**WORK REQUIRED**
Give the listing again exactly, skipping any pictures it holds.

**EXERCISE DATA**
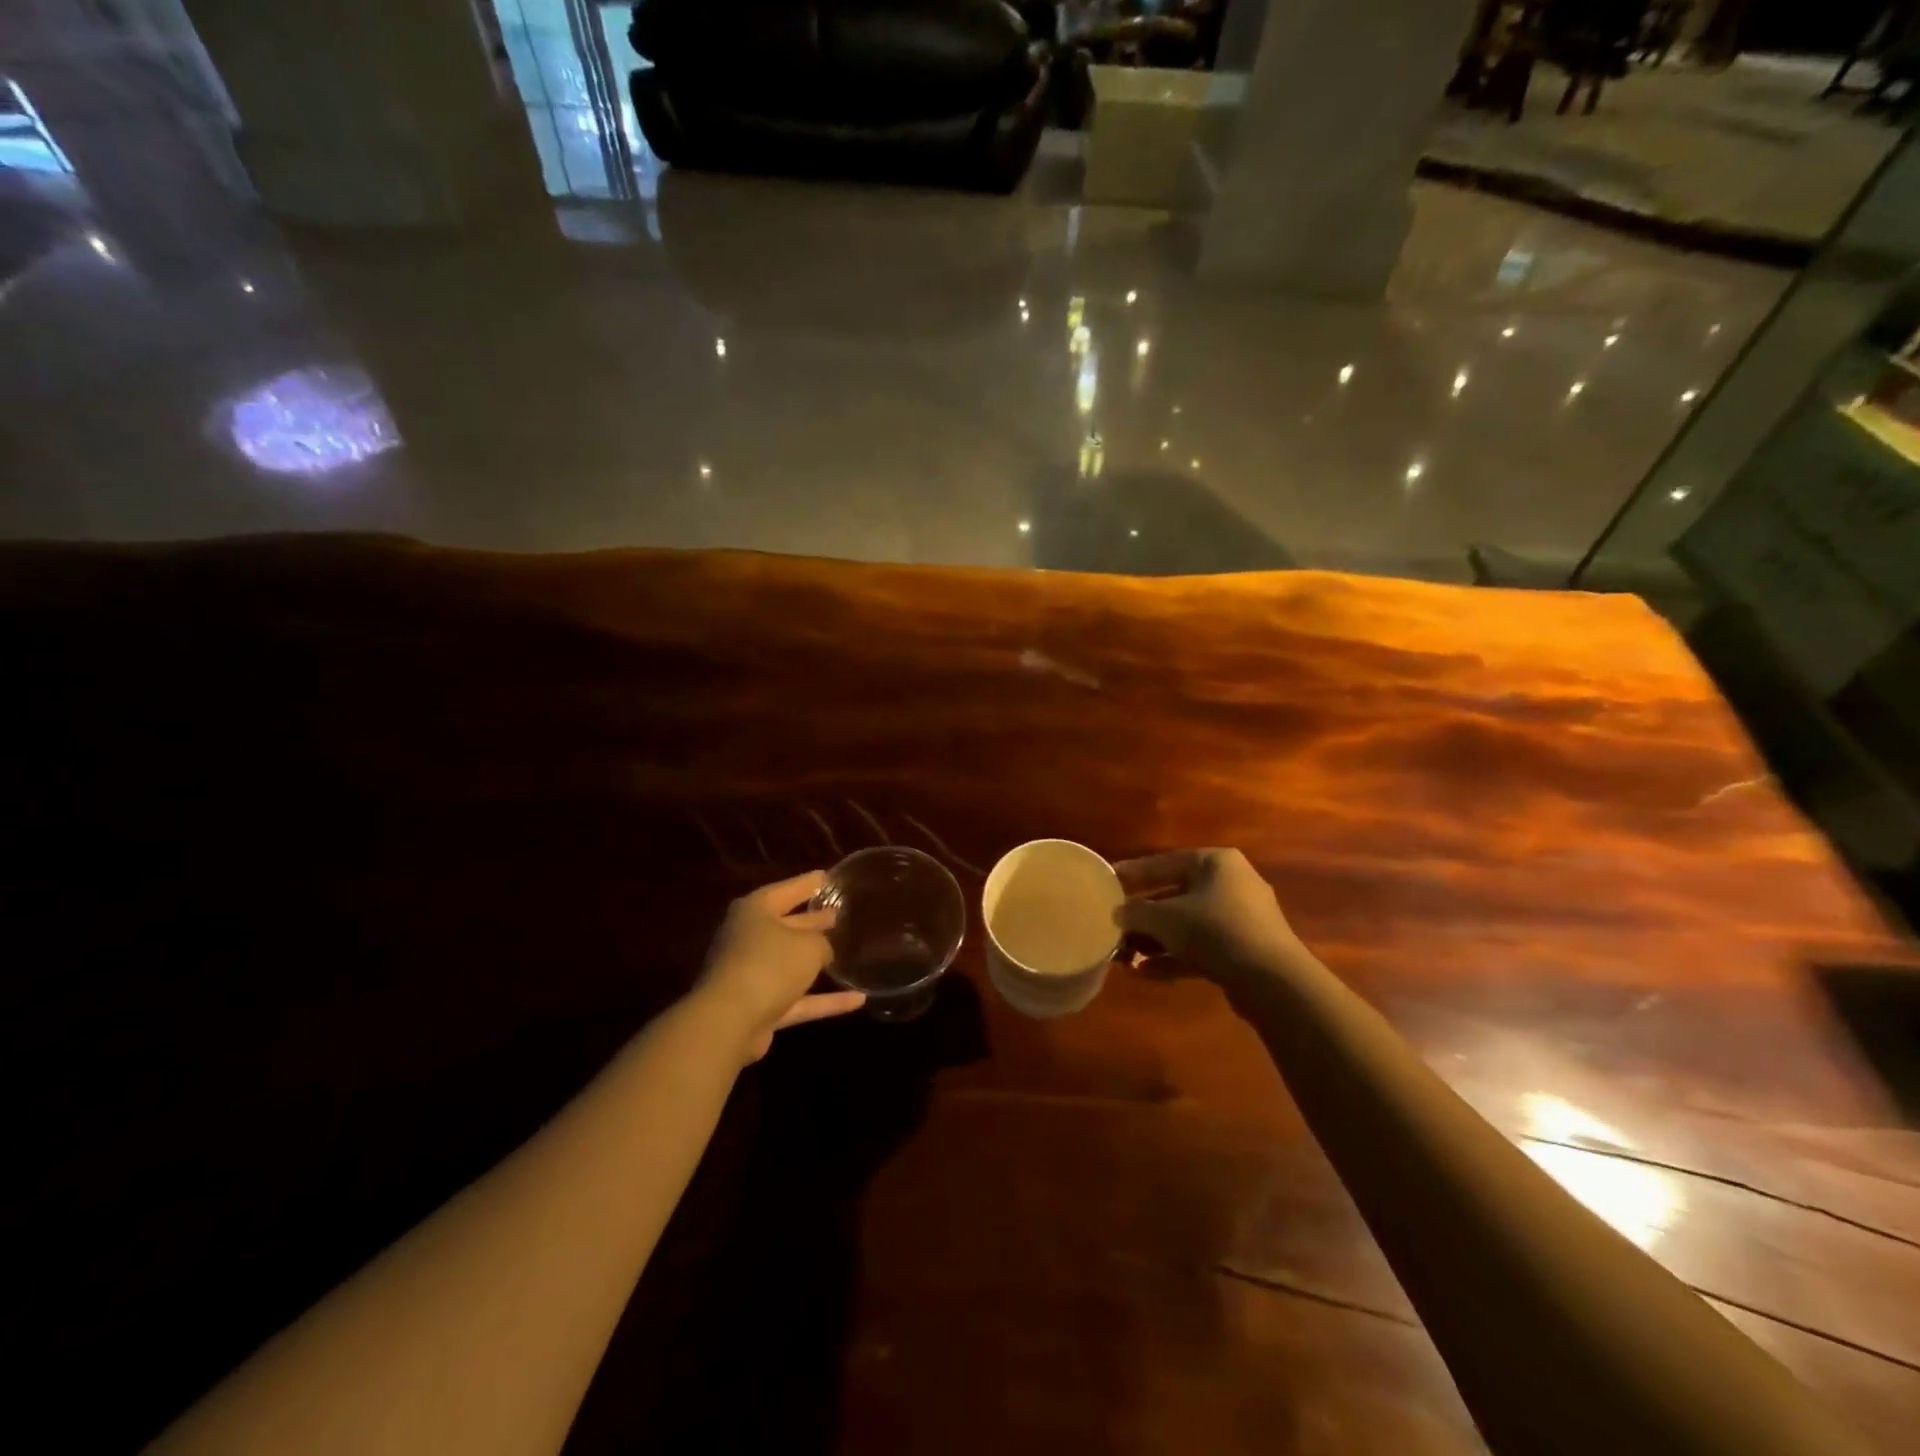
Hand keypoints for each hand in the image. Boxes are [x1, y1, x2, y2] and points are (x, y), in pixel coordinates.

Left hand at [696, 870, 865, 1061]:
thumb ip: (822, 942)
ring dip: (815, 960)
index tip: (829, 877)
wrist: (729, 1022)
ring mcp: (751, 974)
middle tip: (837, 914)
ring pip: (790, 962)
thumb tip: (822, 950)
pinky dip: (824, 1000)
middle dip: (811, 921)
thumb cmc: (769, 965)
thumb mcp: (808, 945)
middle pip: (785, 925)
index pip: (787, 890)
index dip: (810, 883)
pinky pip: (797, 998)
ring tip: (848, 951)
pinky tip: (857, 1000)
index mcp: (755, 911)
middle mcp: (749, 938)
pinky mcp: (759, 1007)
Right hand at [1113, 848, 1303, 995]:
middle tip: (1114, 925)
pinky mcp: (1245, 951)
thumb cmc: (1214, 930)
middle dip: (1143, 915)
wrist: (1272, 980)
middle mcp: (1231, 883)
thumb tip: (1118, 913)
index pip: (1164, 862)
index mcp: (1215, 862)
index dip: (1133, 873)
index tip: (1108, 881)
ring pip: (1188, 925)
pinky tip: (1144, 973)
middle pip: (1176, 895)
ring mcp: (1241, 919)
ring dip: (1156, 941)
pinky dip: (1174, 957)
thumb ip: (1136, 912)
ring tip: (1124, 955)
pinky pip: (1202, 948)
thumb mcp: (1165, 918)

**RESULT OF THIS TASK**
Hand keypoints for each hand in the image. Boxes are [x1, y1, x2, y2] and points are (x, y), in pixel coordinates.

Left hand at [696, 870, 865, 1061]:
thumb ip: (822, 942)
ring dip: (815, 960)
index tip: (829, 877)
wrist: (729, 1022)
ring mcp: (751, 974)
middle tip: (837, 914)
ring pip: (790, 962)
thumb tip: (822, 950)
pinky dip: (824, 1000)
middle dip: (811, 921)
thumb cmc: (769, 965)
thumb mcp: (808, 945)
middle pip: (785, 925)
index pip: (787, 890)
index dip: (810, 883)
pinky pip: (797, 998)
ring tip: (848, 951)
pinky tip: (857, 1000)
index mcp: (755, 911)
middle mcp: (749, 938)
pinky mcp: (759, 1007)
Right hand at [1113, 848, 1303, 995]:
middle tip: (1114, 925)
pinky mcp: (1245, 951)
thumb cmc: (1214, 930)
middle dip: (1143, 915)
wrist: (1272, 980)
middle mcp: (1231, 883)
thumb tip: (1118, 913)
index pip: (1164, 862)
index mcp: (1215, 862)
index dip: (1133, 873)
index tip: (1108, 881)
ring pip: (1188, 925)
pinky tip: (1144, 973)
middle pip: (1176, 895)
ring mcp: (1241, 919)
ring dip: (1156, 941)
pinky dip: (1174, 957)
thumb ip: (1136, 912)
ring tip: (1124, 955)
pinky pip: (1202, 948)
thumb mcp: (1165, 918)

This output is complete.